Friday, October 3, 2014 at 12:28PM
A McKinsey Consulting publication urges utilities to take new tactics to engage U.S. consumers and save energy
Awareness of energy efficiency has risen - nearly 80% of U.S. consumers recognize the benefits according to the researchers - but actions taken by homeowners to tap into the savings opportunities remain tepid. To tackle the disconnect, the authors urge utilities to change the way they approach their customers.
"In short, we believe utilities need to follow the lead of their consumer-facing peers to improve their understanding of how consumers behave and adopt better ways of engaging them. Only then will utilities make inroads into convincing consumers to play their part in capturing the sizable energy savings that could be available."
Look to consumer attitudes rather than demographics
The article urges utilities to engage with consumers based on their distinct attitudes about energy efficiency. McKinsey researchers identified five distinct segments that show significantly different levels of concern about energy-saving behavior.
Increase the use of rebates & incentives
The article further suggested communicating in a way that includes an emotional appear to the priorities of the five segments. One particularly effective tool - rebates & incentives.
"Our research indicates that utilities have an opportunity to promote adoption of rebates and incentives that encourage energy efficiency on a much broader scale by using this segmentation approach. For example, segment-specific marketing efforts could include details of rebate mechanisms, and approaches to streamline rebates and incentive mechanisms might also be considered.
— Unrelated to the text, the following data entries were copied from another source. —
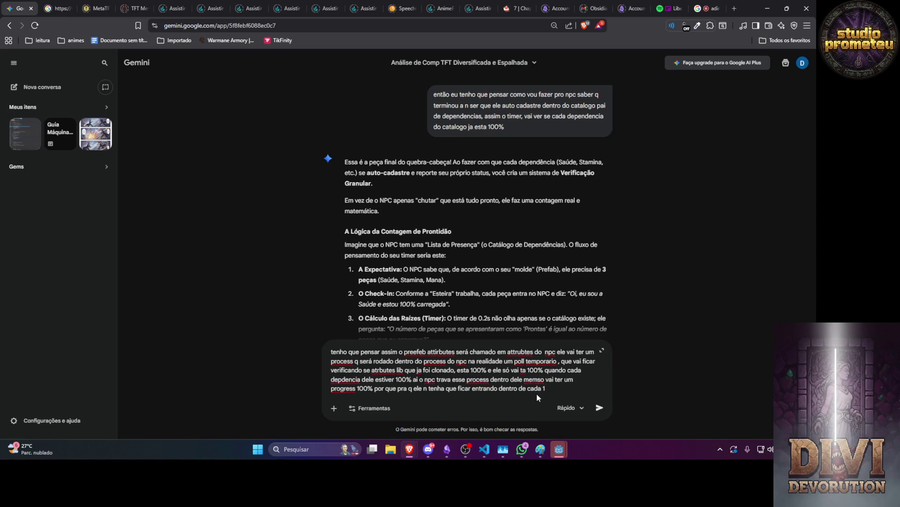
type(" de novo ")
type("só pra sabe")
type("r ja termi")
type("nou se ja t")
type("emrinou sua ")
type("propria vari")
type("avel ja é su")
type("ficiente , e pula o poll")
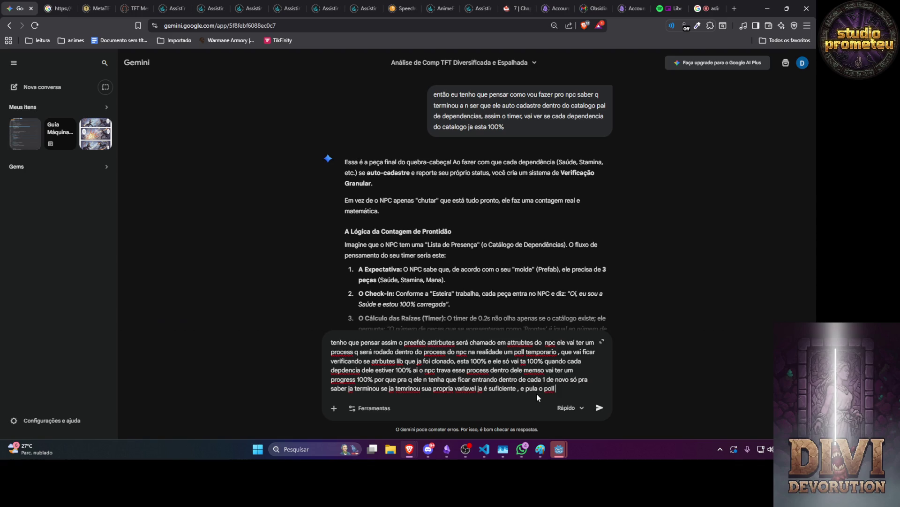
type("bem mais rapid")
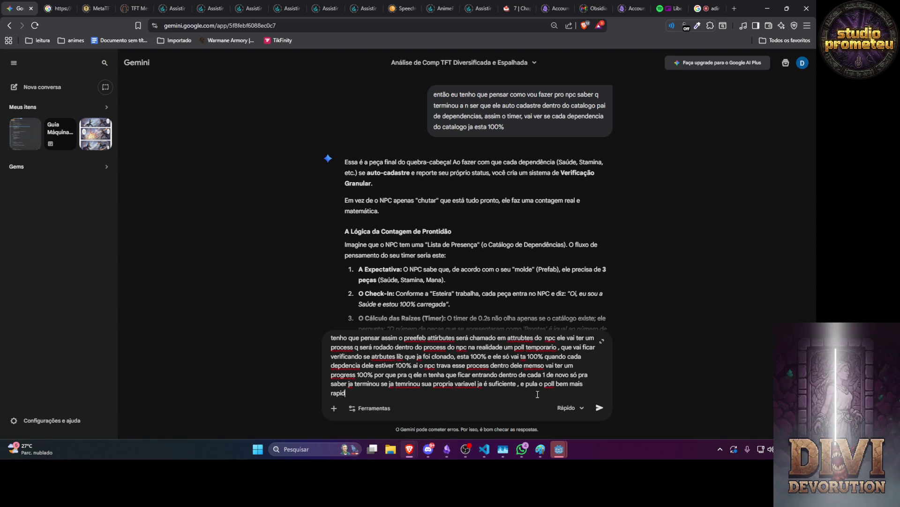
type("o qom menos esforço")
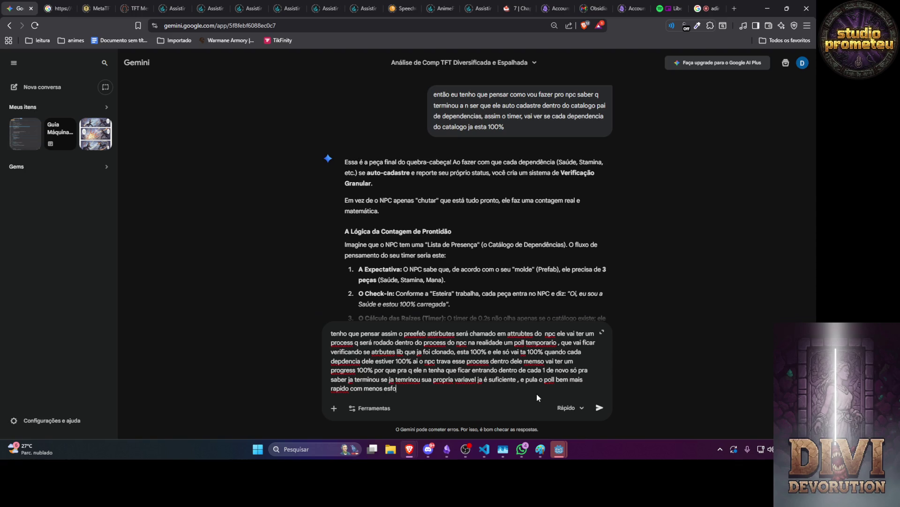
key("Return")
The utility would communicate with segments in different ways and offer each segment different options, be they rebates and incentives or products such as smart thermostats."
Invest to capture high-stakes savings
Adopting a consumer-facing approach will require utilities to invest in marketing and sales capabilities and work with technology partners. But, the potential impact is real. Modest behavioral changes (with little to no impact on consumers lifestyle) could lead to savings as much as an additional 20 percent of residential-power demand.
We see tremendous promise in combining programs like INSTANT REBATES with approaches that segment and target consumers differently.